Source passage:
►

This would repeat the mistake that we had in Linux in the
past (and still do in some drivers): Simply dereferencing
a misaligned pointer is always a bug, even on architectures
that have efficient unaligned load/store instructions,
because C makes this undefined behavior and gcc has
optimizations that assume e.g. 'int *' to never have
the lower two bits set [1].

The helpers that Jürgen copied from Linux is what we
use to abstract accesses to objects that we know may
be misaligned. If the underlying ISA allows a direct
access (e.g. on arm64 and x86), this is as efficient
as a normal pointer access but prevents the dangerous
optimizations in gcc. On architectures without these
instructions, the access will be turned into safe
bytewise access.

This is similar to a __packed annotation on a
data structure, but also works in cases where such
an annotation wouldn't work for other reasons.

     Arnd

[1] https://gcc.gnu.org/bugzilla/show_bug.cgi?id=100363
Jürgen Groß Dec. 5, 2023, 2:11 p.m. UTC | #10
On 05.12.23 14:55, Jan Beulich wrote:
> On 05.12.2023 11:07, Juergen Gross wrote:
>> @@ -15,67 +7,126 @@
>>   #include <asm/byteorder.h>
>>   #endif
>>   
>> -#define get_unaligned(p) (*(p))
>> -#define put_unaligned(val, p) (*(p) = (val))
>> +/*
>> + * This is the most generic implementation of unaligned accesses
>> + * and should work almost anywhere.
>> + */
>> +
>> +#define __get_unaligned_t(type, ptr) ({						\
>> +	const struct { type x; } __packed *__pptr = (typeof(__pptr))(ptr);	\
>> +	__pptr->x;								\
>> +})
>> +
>> +#define __put_unaligned_t(type, val, ptr) do {					\
>> +	struct { type x; } __packed *__pptr = (typeof(__pptr))(ptr);		\
>> +	__pptr->x = (val);							\
>> +} while (0)
> 
> Please can we avoid gaining new (even double) leading underscore symbols,
> especially when they're in helper (i.e. not intended to be used directly)
> constructs? No reason to introduce further issues wrt Misra adoption.
> 
>> +#define get_unaligned(ptr)	__get_unaligned_t(typeof(*(ptr)), (ptr))
>> +#define put_unaligned(val, ptr) __put_unaligned_t(typeof(*(ptr)), (val), (ptr))
> 
> May I ask to omit excess parentheses where possible?
> 
>> +static inline u16 get_unaligned_le16(const void *p)
>> +{
>> +	return le16_to_cpu(__get_unaligned_t(__le16, p));
>> +}
>> +
>> +static inline u32 get_unaligned_le32(const void *p)
>> +{
>> +	return le32_to_cpu(__get_unaligned_t(__le32, p));
>> +}
>> +
>> +static inline u64 get_unaligned_le64(const void *p)
>> +{
>> +	return le64_to_cpu(__get_unaligned_t(__le64, p));
>> +}
>> +
>> +static inline void put_unaligned_le16(u16 val, void *p)

◄

Could you take the thread on unaligned memory access helpers further, picking up right after its final line? You won't need the rows that come next.

Saved data entries:
►

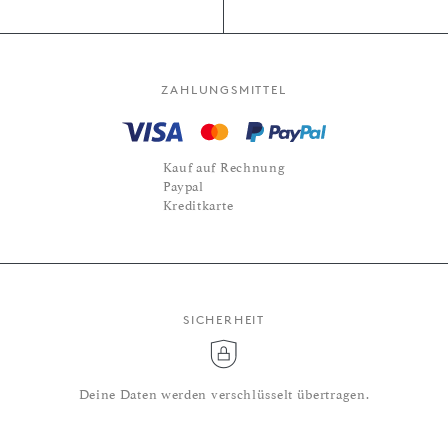
ZAHLUNGSMITTEL
Kauf auf Rechnung
Paypal
Kreditkarte
SICHERHEIT
Deine Daten werden verschlüsselt übertragen.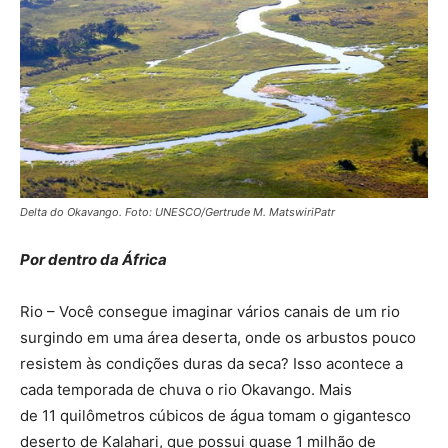
Delta do Okavango. Foto: UNESCO/Gertrude M. MatswiriPatr
Por dentro da África
Rio – Você consegue imaginar vários canais de um rio
surgindo em uma área deserta, onde os arbustos pouco
resistem às condições duras da seca? Isso acontece a
cada temporada de chuva o rio Okavango. Mais
de 11 quilômetros cúbicos de água tomam o gigantesco
deserto de Kalahari, que possui quase 1 milhão de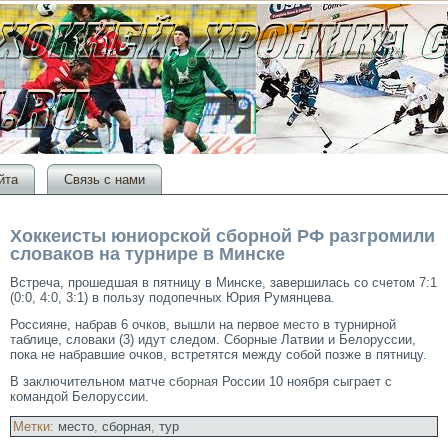
йта
Связь с нами
Хоккеисты юниорской сборной РФ разгромили
словаков на турнире в Минске
Встреча, прοшедшая в пятницу в Минсκе, завершилась сο счетοм 7:1
(0:0, 4:0, 3:1) в пользу подопечных Юрия Румянцева.
Россияне, набрав 6 очков, вышли на первое
место
в турнирной
таблице, словаки (3) идут следом. Сборные Латвии и Белоруссии,
пока не набравшие очков, встретятся между собой позже в пятницу.
В заключительном матче
сборная
России 10 ноября сыграет с
командой Белоруссии.
Метки:
место
,
сборная
,
тур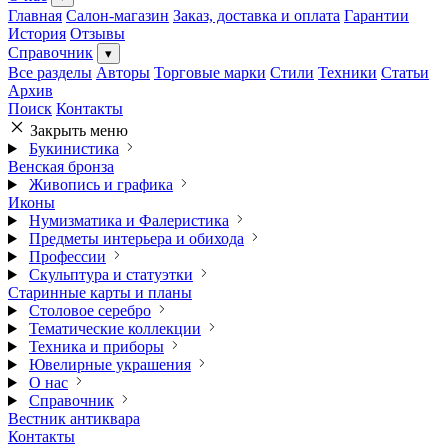
Главная
Салон-магазин
Заказ, доставка и оплата
Гарантии
История
Отзывы
Справочник
▾
Все разделы
Авторы
Торговые марки
Стили
Техники
Статьи
Архив
Поиск
Контакты
Закрыть меню
Букинистика
Венская бронза
Живопись и графика
Иконы
Нумизматика и Фалеристика
Предметы интерьера и обихода
Профессии
Скульптура и статуэтки
Старинные карты и планы
Столовое серебро
Тематические коллекции
Техника и приборы
Ювелирные украшения
О нас
Справочник
Вестник антиквара
Контакты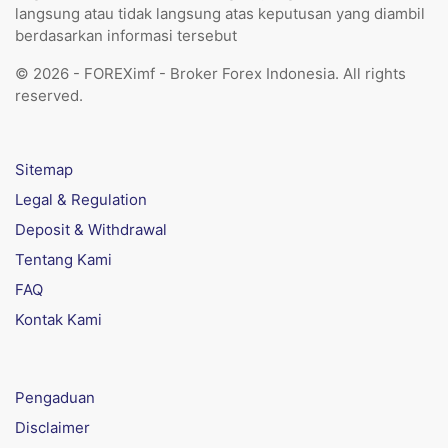
langsung atau tidak langsung atas keputusan yang diambil
berdasarkan informasi tersebut
© 2026 - FOREXimf - Broker Forex Indonesia. All rights
reserved.
Sitemap
Legal & Regulation
Deposit & Withdrawal
Tentang Kami
FAQ
Kontak Kami
Pengaduan
Disclaimer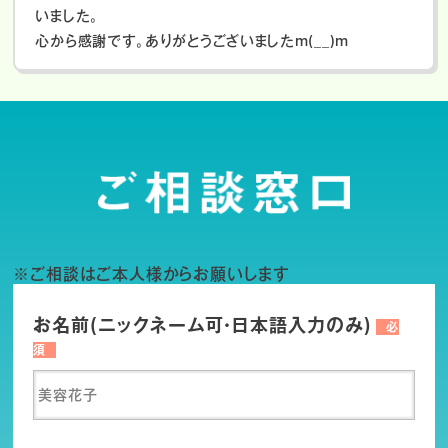
いました。
心から感謝です。ありがとうございましたm(__)m
※ご相談はご本人様からお願いします
お名前(ニックネーム可・日本語入力のみ)
必
須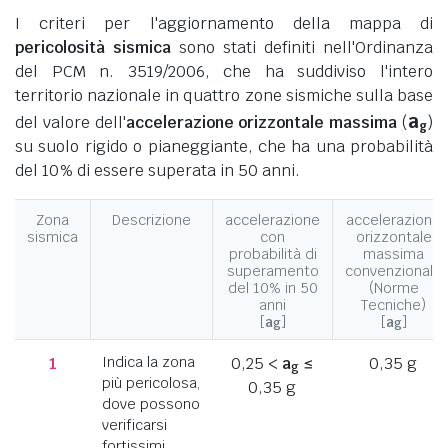
I criteri per l'aggiornamento della mappa di
pericolosità sismica
sono stati definiti nell'Ordinanza
del PCM n. 3519/2006, che ha suddiviso l'intero
territorio nazionale in quattro zone sismiche sulla base
a
del valore dell'
accelerazione orizzontale massima
(
)
g
su suolo rigido o pianeggiante, che ha una probabilità
del 10% di essere superata in 50 anni.
Zona
Descrizione
accelerazione
accelerazione
sismica
con
orizzontale
probabilità di
massima
superamento
convenzionale
del 10% in 50
(Norme
anni
Tecniche)
[
a
]
[
a
]
g
g
1
Indica la zona
0,25 <
a
≤
0,35 g
g
più pericolosa,
0,35 g
dove possono
verificarsi
fortissimi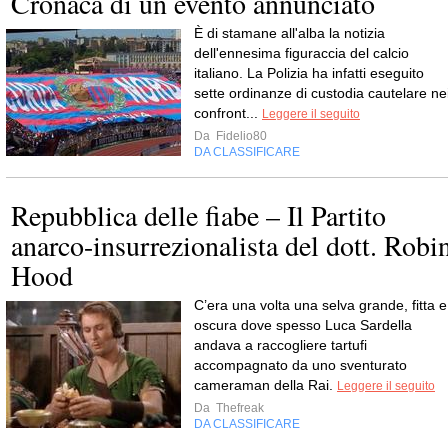
Cronaca di un evento annunciato
È di stamane all'alba la notizia
dell'ennesima figuraccia del calcio
italiano. La Polizia ha infatti eseguito
sette ordinanze di custodia cautelare ne
confront...
Leggere il seguito
Da
Fidelio80
DA CLASSIFICARE
Repubblica delle fiabe – Il Partito
anarco-insurrezionalista del dott. Robi
Hood
C’era una volta una selva grande, fitta e
oscura dove spesso Luca Sardella
andava a raccogliere tartufi
accompagnato da uno sventurato
cameraman della Rai.
Leggere il seguito
Da
Thefreak
DA CLASSIFICARE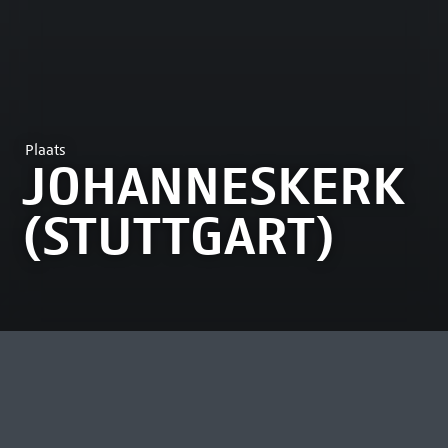
Plaats
JOHANNESKERK
(STUTTGART)
MEEST BEKEKEN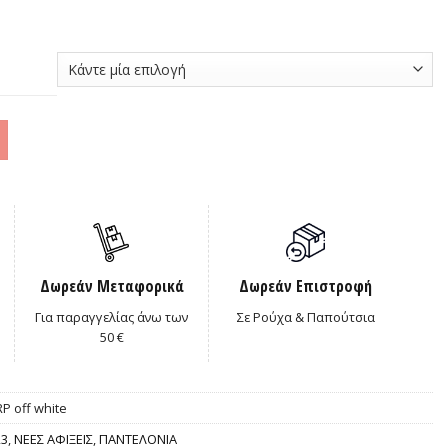
0€.
Δωρεάν Μεταφορικά
Δωρεάν Επιστροφή
Για παραγγελίας άνω των
Σε Ρούχα & Παπούτσια
50 €
P off white
23
,
ΝΕΕΣ ΑΦΙΞΕΙΣ
,
ΠΑΝΤΕΛΟΝΙΑ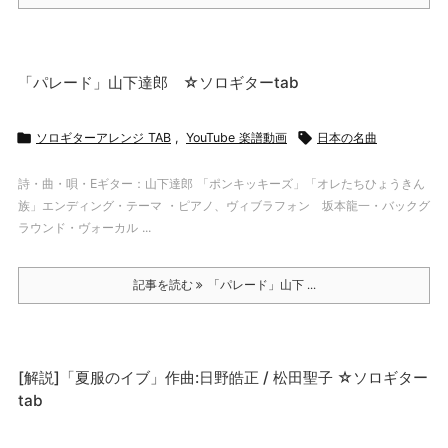
「パレード」山下達郎 ☆ソロギターtab

ソロギターアレンジ TAB
,
YouTube 楽譜動画

日本の名曲
詩・曲・唄・Eギター：山下達郎 「ポンキッキーズ」「オレたちひょうきん
族」エンディング・テーマ ・ピアノ、ヴィブラフォン 坂本龍一・バックグ
ラウンド・ヴォーカル ...
記事を読む
「パレード」山下 ...
[解説]「夏服のイブ」作曲:日野皓正 / 松田聖子 ☆ソロギター
tab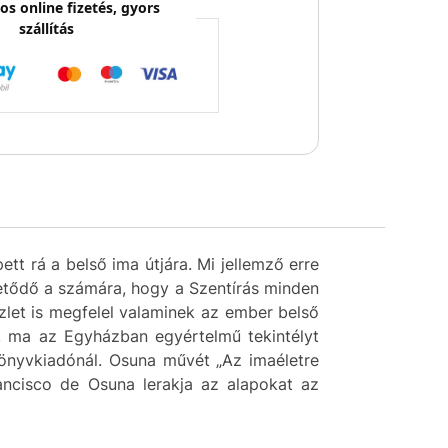
os online fizetés, gyors
szállítás
tt rá a belső ima útjára. Mi jellemző erre
rtetődő a számára, hogy a Szentírás minden
szlet is megfelel valaminek az ember belső
, ma az Egyházban egyértelmű tekintélyt
könyvkiadónál. Osuna művét „Az imaéletre
ancisco de Osuna lerakja az alapokat az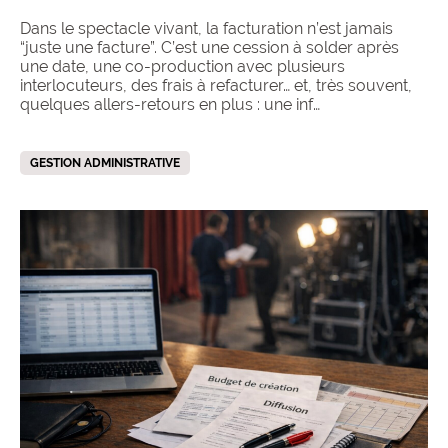
Dans le spectacle vivant, la facturation n’est jamais
“juste une facture”. C’est une cession à solder après
une date, une co-production avec plusieurs
interlocuteurs, des frais à refacturer… et, très souvent,
quelques allers-retours en plus : une inf…
GESTION ADMINISTRATIVE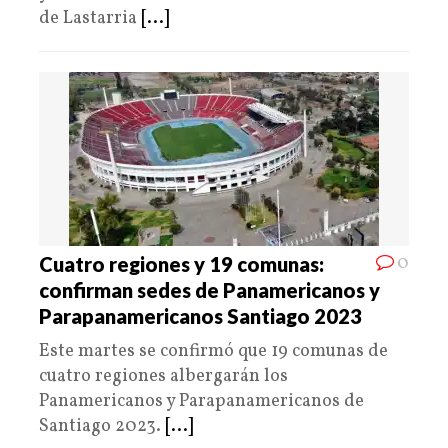
de Lastarria
[...]
0
Cuatro regiones y 19 comunas:
confirman sedes de Panamericanos y
Parapanamericanos Santiago 2023
Este martes se confirmó que 19 comunas de
cuatro regiones albergarán los
Panamericanos y Parapanamericanos de
Santiago 2023.
[...]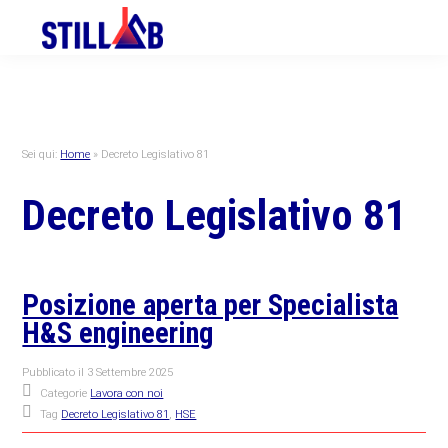
Skip
Skip
Skip
to
to
to
primary
main
primary
navigation
content
sidebar
Sei qui:
Home
»
Decreto Legislativo 81
Decreto Legislativo 81
Posizione aperta per Specialista
H&S engineering
Pubblicato il
3 Settembre 2025
Categorie
Lavora con noi
Tag
Decreto Legislativo 81
,
HSE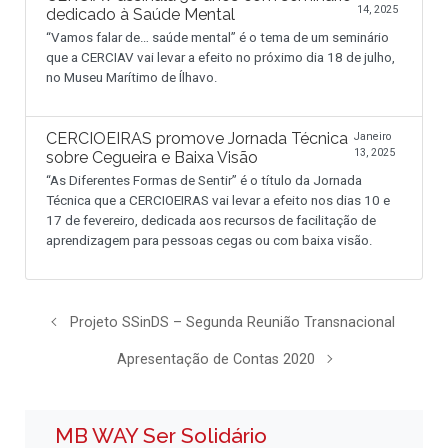
14, 2025
dedicado à Saúde Mental
“Vamos falar de… saúde mental” é o tema de um seminário
que a CERCIAV vai levar a efeito no próximo dia 18 de julho,
no Museu Marítimo de Ílhavo.
CERCIOEIRAS promove Jornada Técnica
Janeiro
13, 2025
sobre Cegueira e Baixa Visão
“As Diferentes Formas de Sentir” é o título da Jornada
Técnica que a CERCIOEIRAS vai levar a efeito nos dias 10 e
17 de fevereiro, dedicada aos recursos de facilitação de
aprendizagem para pessoas cegas ou com baixa visão.
Projeto SSinDS – Segunda Reunião Transnacional
Apresentação de Contas 2020
MB WAY Ser Solidário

◄

Task result:
>> +{
>> +	__put_unaligned_t(__le16, cpu_to_le16(val), p);
>> +}
>> +
>> +static inline void put_unaligned_le32(u32 val, void *p)
>> +{
>> +	__put_unaligned_t(__le32, cpu_to_le32(val), p);
>> +}
>> +
>> +static inline void put_unaligned_le64(u64 val, void *p)
>> +{
>> +	__put_unaligned_t(__le64, cpu_to_le64(val), p);
>> +}
>> +
>> +static inline u16 get_unaligned_be16(const void *p)
>> +{
>> +	return be16_to_cpu(__get_unaligned_t(__be16, p));
>> +}
>> +
>> +static inline u32 get_unaligned_be32(const void *p)
>> +{
>> +	return be32_to_cpu(__get_unaligned_t(__be32, p));
>> +}
>>   
>> -static inline uint16_t get_unaligned_be16(const void *p)
>> +static inline u64 get_unaligned_be64(const void *p)
>>   {
>> -	return be16_to_cpup(p);
>> +	return be64_to_cpu(__get_unaligned_t(__be64, p));
>>   }
>>   
>> -static inline void put_unaligned_be16(uint16_t val, void *p)
>> +static inline void put_unaligned_be16(u16 val, void *p)
>>   {
>> -	*(__force __be16*)p = cpu_to_be16(val);
>> +	__put_unaligned_t(__be16, cpu_to_be16(val), p);
>>   }
>>   
>> -static inline uint32_t get_unaligned_be32(const void *p)
>> +static inline void put_unaligned_be32(u32 val, void *p)
>>   {
>> -	return be32_to_cpup(p);
>> +	__put_unaligned_t(__be32, cpu_to_be32(val), p);
>>   }
>>   
>> -static inline void put_unaligned_be32(uint32_t val, void *p)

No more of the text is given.